Hintergrund und Ausblick
Bereits in den vergangenen Jahren hatten bundesweit mehrere US-Bundesstaaten Gesetze erlassen, die den Zugang zu Inhalten über sexuelle Vielfalt im Unterricht erschweren oder verbieten. In Florida trat 2022 das sogenannte “Don’t Say Gay”-Gesetz in Kraft, das ähnliche Einschränkungen für lehrplanrelevante Themen vorsieht. Das Urteil des Supreme Courts dürfte nun zahlreiche Klagen in anderen Bundesstaaten nach sich ziehen und zu einer Verschärfung des Bildungskonflikts über Diversität und Religionsfreiheit führen.
Wie die einzelnen Bundesstaaten das Urteil umsetzen, bleibt vorerst offen.

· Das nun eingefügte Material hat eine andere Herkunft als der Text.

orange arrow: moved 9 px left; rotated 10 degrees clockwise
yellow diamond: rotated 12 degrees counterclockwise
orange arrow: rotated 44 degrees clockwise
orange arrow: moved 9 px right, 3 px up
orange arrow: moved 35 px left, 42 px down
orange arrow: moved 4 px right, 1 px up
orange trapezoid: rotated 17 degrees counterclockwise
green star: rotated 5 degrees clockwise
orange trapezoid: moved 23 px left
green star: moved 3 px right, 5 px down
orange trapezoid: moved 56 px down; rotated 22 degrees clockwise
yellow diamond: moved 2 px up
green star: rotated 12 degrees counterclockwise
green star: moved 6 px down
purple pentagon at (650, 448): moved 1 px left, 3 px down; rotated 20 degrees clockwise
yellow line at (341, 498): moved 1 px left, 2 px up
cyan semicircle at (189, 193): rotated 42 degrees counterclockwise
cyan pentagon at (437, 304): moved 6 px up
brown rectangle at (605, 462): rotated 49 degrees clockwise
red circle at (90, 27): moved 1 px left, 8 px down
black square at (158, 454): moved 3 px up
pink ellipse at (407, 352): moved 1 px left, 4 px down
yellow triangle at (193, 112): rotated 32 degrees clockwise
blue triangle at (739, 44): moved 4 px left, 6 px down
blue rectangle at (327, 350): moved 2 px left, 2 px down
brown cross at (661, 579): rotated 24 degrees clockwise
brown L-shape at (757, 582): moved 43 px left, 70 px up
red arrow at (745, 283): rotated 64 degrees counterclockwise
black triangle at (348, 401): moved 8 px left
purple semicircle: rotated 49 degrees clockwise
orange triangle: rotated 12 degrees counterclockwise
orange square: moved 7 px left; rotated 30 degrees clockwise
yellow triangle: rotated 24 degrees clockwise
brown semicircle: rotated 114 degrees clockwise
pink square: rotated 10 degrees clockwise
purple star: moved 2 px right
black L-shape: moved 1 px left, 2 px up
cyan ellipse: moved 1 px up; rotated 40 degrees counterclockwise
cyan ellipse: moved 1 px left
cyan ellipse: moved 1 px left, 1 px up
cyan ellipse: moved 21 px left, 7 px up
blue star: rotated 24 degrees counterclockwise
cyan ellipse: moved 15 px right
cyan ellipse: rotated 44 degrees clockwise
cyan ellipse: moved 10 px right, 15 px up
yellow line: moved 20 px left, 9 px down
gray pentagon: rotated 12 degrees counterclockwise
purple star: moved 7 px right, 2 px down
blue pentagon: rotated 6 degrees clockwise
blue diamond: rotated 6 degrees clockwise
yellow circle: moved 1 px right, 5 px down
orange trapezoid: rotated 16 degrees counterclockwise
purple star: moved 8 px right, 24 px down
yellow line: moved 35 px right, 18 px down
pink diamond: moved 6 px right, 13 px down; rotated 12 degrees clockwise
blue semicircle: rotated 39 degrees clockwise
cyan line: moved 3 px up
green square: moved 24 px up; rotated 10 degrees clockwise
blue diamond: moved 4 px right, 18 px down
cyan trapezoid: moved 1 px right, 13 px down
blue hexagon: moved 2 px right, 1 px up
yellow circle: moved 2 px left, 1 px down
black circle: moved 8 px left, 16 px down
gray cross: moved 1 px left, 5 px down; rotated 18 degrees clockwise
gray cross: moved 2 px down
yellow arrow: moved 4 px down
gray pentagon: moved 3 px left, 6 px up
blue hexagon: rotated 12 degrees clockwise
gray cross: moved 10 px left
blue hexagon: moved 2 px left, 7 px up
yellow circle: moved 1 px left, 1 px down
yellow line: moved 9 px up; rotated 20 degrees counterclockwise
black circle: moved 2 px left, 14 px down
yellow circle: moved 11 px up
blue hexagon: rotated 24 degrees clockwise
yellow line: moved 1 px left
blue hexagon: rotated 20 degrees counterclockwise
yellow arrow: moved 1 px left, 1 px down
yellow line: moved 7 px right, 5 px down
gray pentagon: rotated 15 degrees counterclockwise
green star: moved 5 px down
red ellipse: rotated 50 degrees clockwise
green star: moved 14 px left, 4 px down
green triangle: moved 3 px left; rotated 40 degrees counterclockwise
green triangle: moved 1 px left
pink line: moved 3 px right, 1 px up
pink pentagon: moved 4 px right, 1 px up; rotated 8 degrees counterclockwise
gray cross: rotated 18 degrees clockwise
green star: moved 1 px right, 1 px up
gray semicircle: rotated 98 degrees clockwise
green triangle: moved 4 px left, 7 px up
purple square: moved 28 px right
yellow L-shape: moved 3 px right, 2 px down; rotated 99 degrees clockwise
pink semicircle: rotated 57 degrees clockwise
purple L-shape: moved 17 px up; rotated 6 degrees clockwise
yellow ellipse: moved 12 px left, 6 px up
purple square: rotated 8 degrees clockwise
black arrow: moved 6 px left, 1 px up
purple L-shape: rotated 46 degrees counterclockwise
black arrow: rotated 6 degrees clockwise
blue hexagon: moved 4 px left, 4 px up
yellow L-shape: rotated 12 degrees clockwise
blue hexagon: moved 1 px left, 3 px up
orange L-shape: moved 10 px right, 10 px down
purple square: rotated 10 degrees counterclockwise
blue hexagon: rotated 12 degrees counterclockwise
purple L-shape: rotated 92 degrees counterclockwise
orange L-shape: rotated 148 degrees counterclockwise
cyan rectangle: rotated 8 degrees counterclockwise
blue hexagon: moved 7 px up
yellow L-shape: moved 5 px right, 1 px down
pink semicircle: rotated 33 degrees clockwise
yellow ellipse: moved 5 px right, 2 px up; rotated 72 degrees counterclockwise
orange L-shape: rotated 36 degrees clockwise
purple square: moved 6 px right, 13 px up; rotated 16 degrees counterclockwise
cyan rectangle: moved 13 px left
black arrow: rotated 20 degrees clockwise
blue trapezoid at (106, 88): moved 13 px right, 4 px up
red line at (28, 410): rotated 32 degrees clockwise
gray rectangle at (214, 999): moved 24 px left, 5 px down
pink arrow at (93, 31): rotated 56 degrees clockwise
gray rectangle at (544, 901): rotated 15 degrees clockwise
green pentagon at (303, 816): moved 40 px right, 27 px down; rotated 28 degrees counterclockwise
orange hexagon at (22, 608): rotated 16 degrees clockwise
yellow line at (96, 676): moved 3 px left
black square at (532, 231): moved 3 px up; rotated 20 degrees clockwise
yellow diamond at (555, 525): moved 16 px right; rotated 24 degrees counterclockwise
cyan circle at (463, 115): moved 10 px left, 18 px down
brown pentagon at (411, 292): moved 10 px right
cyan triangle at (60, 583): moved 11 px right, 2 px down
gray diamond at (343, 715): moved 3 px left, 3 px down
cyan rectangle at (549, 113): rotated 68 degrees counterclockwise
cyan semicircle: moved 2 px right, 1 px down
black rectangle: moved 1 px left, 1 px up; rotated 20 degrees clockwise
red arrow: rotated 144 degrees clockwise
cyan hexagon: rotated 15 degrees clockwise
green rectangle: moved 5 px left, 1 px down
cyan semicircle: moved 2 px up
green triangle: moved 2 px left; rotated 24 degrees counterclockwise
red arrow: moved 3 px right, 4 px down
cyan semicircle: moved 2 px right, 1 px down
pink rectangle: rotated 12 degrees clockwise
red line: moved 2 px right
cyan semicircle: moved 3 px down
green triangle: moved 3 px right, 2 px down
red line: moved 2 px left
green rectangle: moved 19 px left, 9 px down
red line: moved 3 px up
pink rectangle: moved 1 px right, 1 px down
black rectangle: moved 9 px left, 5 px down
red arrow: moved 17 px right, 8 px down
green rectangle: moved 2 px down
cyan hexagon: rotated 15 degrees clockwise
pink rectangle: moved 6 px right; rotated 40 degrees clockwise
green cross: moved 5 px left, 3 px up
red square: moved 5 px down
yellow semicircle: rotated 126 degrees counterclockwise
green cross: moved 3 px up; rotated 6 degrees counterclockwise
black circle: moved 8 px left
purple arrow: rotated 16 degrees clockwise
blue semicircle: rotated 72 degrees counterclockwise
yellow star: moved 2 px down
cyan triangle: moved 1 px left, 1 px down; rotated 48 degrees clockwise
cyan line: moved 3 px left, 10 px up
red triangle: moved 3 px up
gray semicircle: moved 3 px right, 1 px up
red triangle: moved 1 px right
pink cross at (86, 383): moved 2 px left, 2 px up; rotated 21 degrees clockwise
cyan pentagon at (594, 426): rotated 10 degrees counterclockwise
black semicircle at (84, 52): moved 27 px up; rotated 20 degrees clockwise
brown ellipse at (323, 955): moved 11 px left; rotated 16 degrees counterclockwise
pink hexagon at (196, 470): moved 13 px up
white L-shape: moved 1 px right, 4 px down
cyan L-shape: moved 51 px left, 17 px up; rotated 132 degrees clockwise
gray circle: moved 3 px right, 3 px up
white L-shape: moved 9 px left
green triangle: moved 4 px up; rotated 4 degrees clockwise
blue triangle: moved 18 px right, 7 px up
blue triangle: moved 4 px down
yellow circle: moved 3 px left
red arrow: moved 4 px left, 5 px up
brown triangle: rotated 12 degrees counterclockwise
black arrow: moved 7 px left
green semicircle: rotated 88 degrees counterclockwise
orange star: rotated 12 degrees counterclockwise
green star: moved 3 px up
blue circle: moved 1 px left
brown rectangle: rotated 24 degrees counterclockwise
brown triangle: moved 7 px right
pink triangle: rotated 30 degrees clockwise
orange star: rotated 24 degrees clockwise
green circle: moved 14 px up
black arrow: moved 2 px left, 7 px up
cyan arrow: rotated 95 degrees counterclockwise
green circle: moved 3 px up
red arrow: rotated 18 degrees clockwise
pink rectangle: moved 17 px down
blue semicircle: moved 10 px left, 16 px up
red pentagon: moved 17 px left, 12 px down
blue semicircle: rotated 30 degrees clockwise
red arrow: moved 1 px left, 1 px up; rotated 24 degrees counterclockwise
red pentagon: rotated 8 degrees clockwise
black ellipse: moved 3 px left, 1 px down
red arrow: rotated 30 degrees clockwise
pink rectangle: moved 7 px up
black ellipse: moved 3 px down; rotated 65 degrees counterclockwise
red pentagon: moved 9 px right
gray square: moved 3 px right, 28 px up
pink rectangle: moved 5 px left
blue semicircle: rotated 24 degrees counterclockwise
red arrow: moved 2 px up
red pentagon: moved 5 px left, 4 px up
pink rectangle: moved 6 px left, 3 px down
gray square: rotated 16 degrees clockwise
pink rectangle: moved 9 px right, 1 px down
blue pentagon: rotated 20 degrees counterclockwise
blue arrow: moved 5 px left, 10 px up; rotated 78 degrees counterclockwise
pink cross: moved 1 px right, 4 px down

Die amerikanischen Schulen stehen nun vor der Frage, ob und wie verpflichtender Unterricht zu gesellschaftlicher Vielfalt noch durchführbar ist, ohne das Recht auf Religionsfreiheit zu verletzen. Ein Grundsatzstreit über den Zugang zu Informationen sowie die Rolle von Schule in einer pluralistischen Gesellschaft scheint unumgänglich.